Secondly, I want to point out something I've noticed about good horror novels. No, this isn't an oxymoron; some of them are quite well constructed although I'm the first to admit that I'm generally not a fan. But, the writing style employed by the best in this genre is... well, basic. I wondered why at first. Most writers in this genre use simple sentences and simple words to describe some of the most horrific scenes imaginable like it was making coffee with breakfast and I didn't get it until I realised something; it's the simple language; the consignment of this horrific scene to the commonplace, that adds so much emotional horror to the scene itself. It's one thing to describe something as out of the ordinary and use the language that expresses that - the reader gets the sense of perspective and (IMO) it would act as a cushion to the nerves. Sure, it's horrific, but it's supposed to be, right? But expressing it in the language of the everyday, the commonplace; that makes it all the more divorced from what the reader is expecting from the tone and therefore actually enhances the horror.
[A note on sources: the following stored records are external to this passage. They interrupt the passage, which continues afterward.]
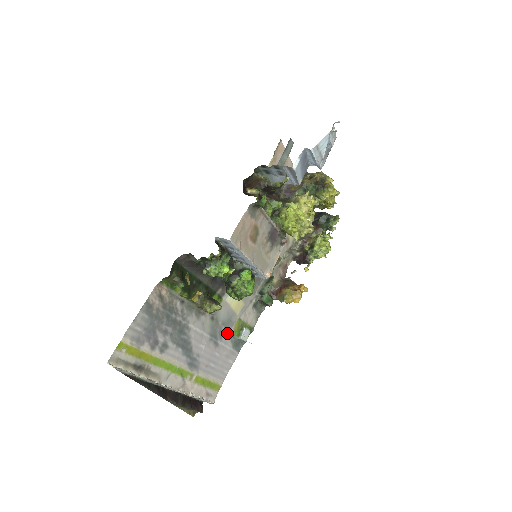
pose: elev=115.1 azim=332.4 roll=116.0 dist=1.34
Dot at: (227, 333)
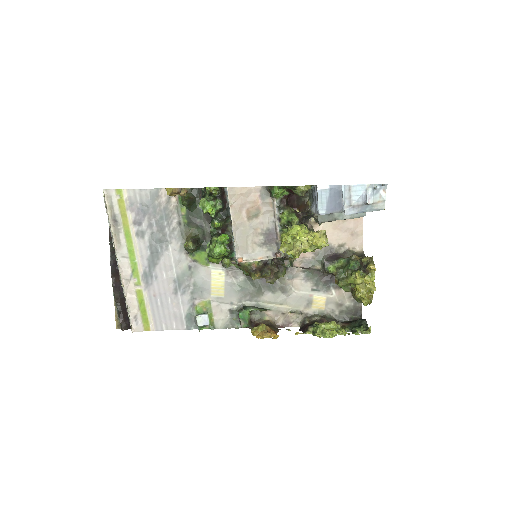
Dot at: (191, 298)
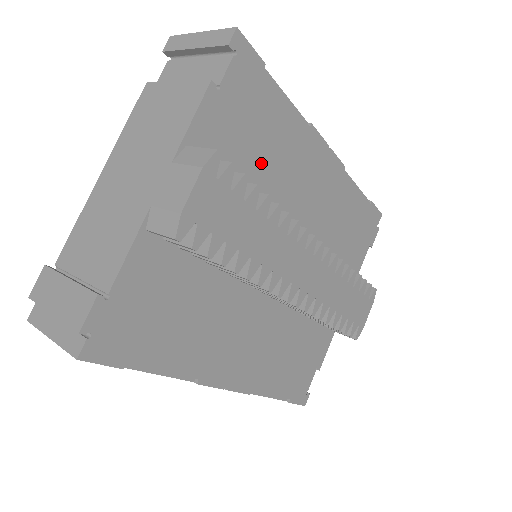
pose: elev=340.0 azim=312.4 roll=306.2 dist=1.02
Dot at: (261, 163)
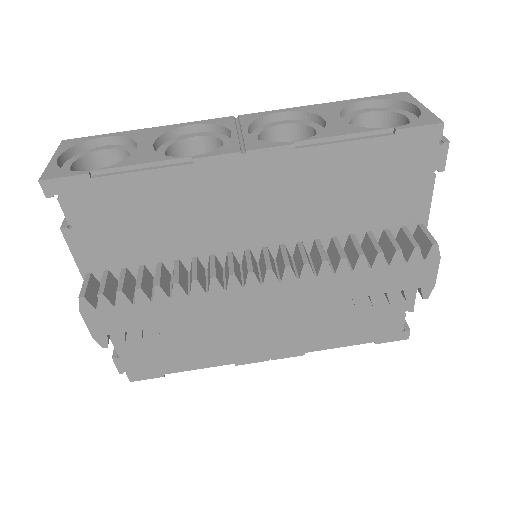
Dot at: (162, 233)
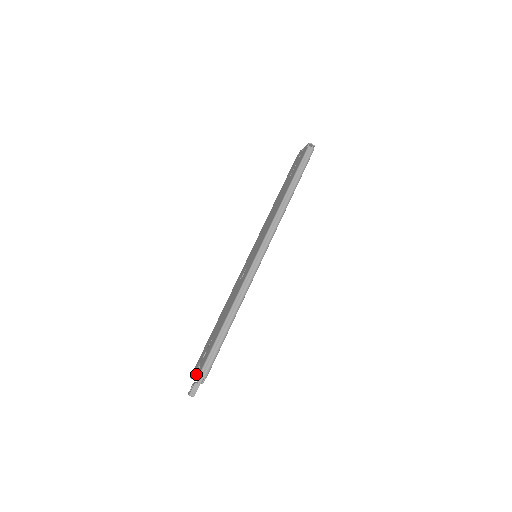
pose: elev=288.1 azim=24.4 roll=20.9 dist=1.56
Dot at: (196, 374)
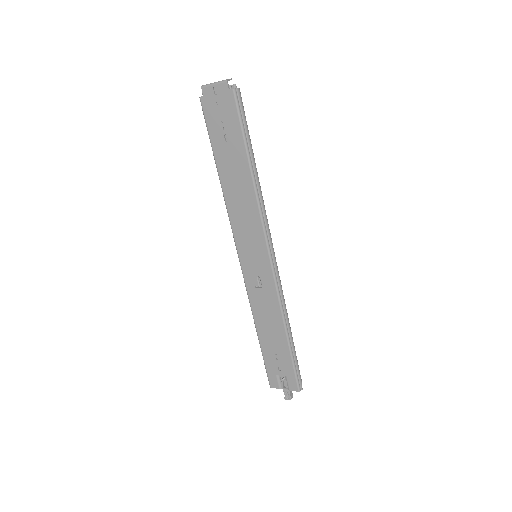
Dot at: (288, 386)
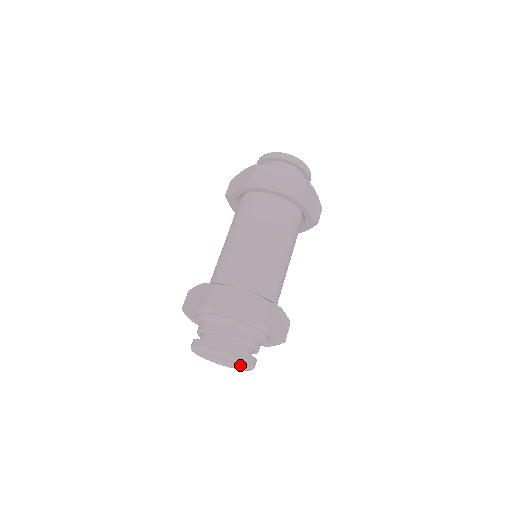
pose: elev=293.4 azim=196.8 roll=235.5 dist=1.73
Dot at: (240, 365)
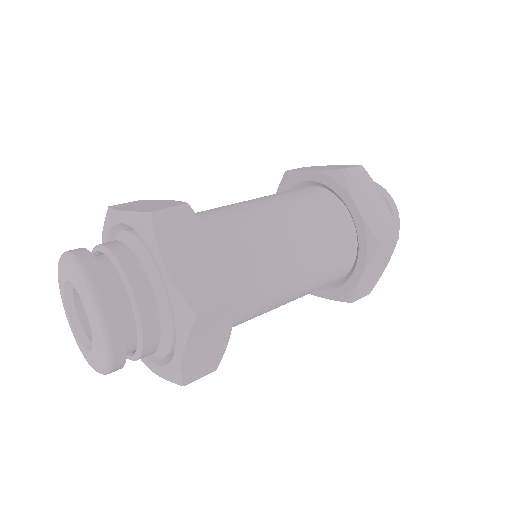
Dot at: (84, 299)
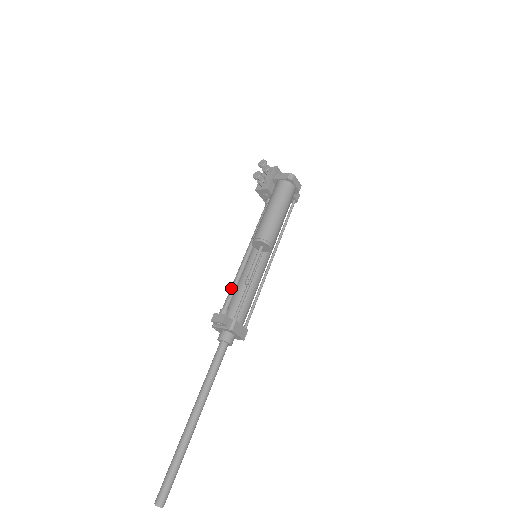
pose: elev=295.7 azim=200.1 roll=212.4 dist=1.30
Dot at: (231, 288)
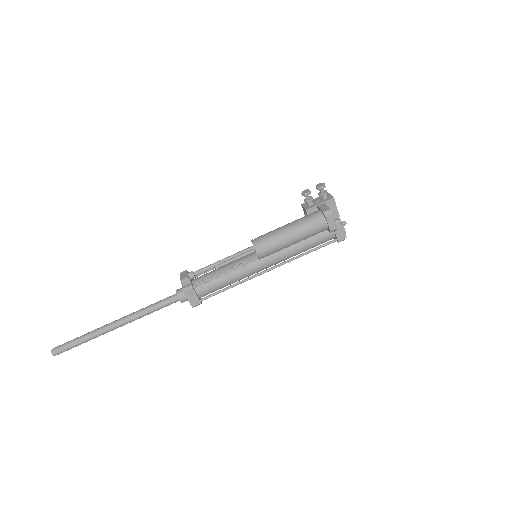
Dot at: (213, 263)
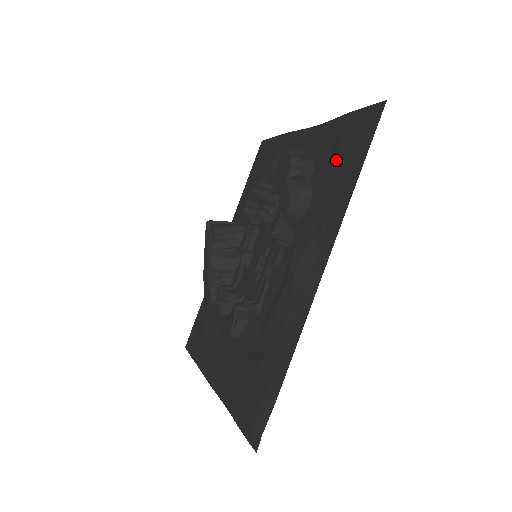
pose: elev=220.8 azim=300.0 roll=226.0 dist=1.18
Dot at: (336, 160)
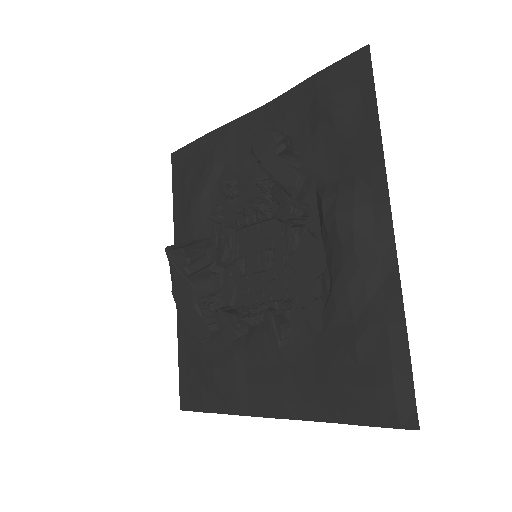
Dot at: (329, 118)
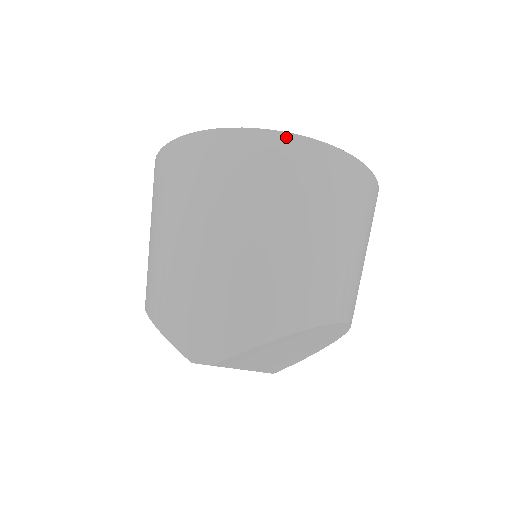
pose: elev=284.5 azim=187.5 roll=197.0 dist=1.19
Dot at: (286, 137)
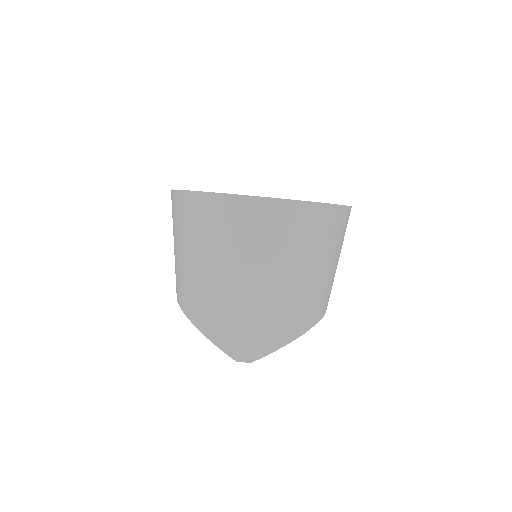
Dot at: (303, 205)
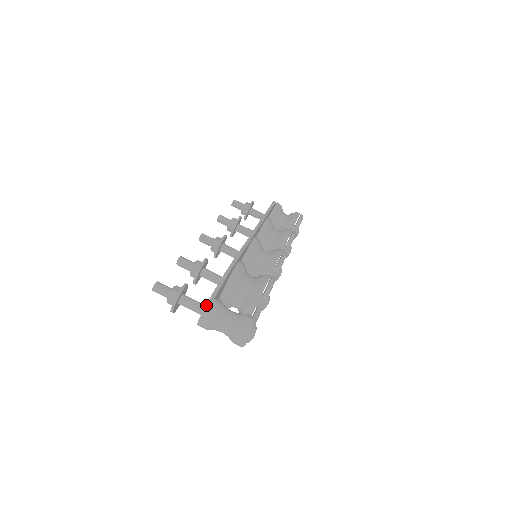
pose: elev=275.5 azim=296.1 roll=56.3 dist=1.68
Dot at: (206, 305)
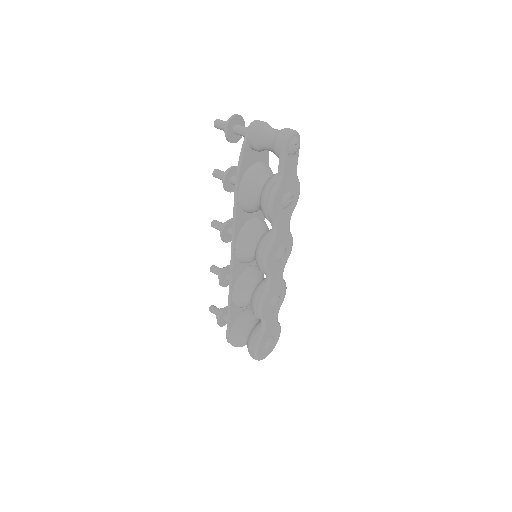
Dot at: occluded
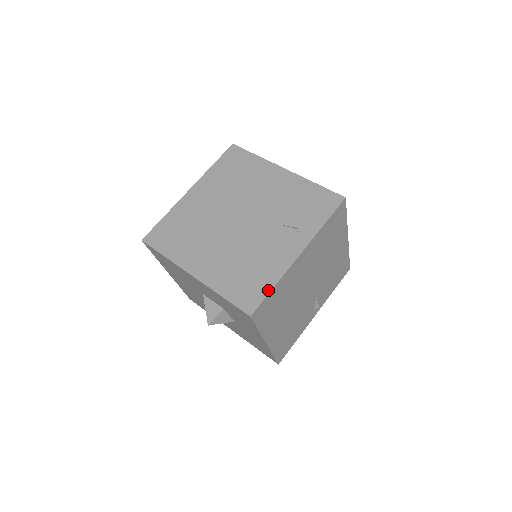
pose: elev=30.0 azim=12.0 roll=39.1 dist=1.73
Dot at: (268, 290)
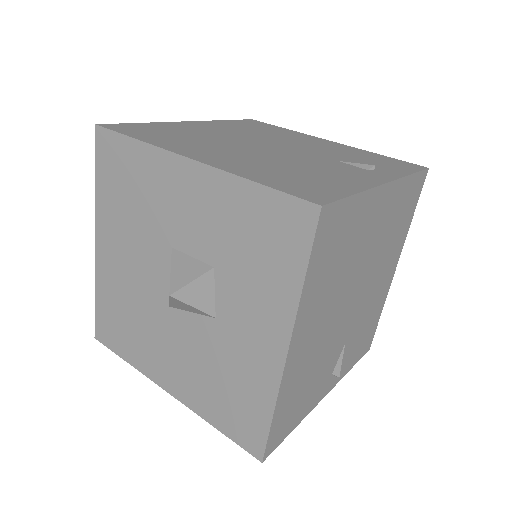
Dot at: (347, 193)
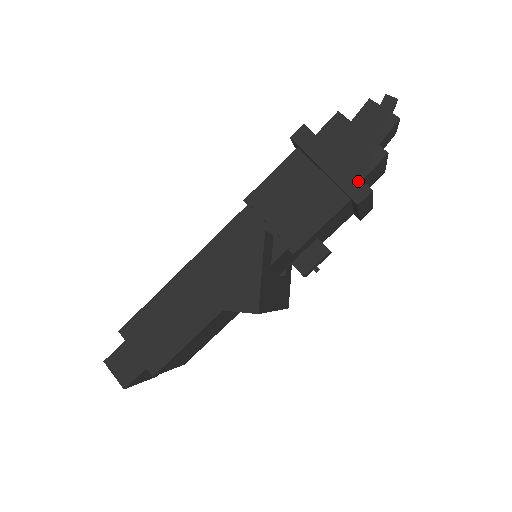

So, my advice; start out with language that is appropriate to the sense of the uncommon for what your protagonist is experiencing, but dial back the intensity of the language as you write, while dialling up the intensity of the experiences being described. Basically you want to go from

Oh my God! The toaster caught on fire!


That demon was calling me names again while it stopped me from taking the toast out of the toaster again. It's bad enough having to eat burnt toast without being insulted by a demon throwing little pieces of my brother at me while I'm trying to eat.

Just how quickly you get between these points depends on how much you want to draw it out, but basically the rule of thumb (as best I can express it) is that your language should get more commonplace as the content you describe gets more bizarre. This not only adds to the sense of horror, but also shows that your character is having more and more of a struggle to differentiate between the ordinary and the bizarre over time.


To portray insanity, my best technique would be from bad experiences. In one of my books, the character witnessed a kind of super natural event. He then tried to show it to the world, and was laughed at. I think that if your character was so fixed on proving he was right, he could come across as insane.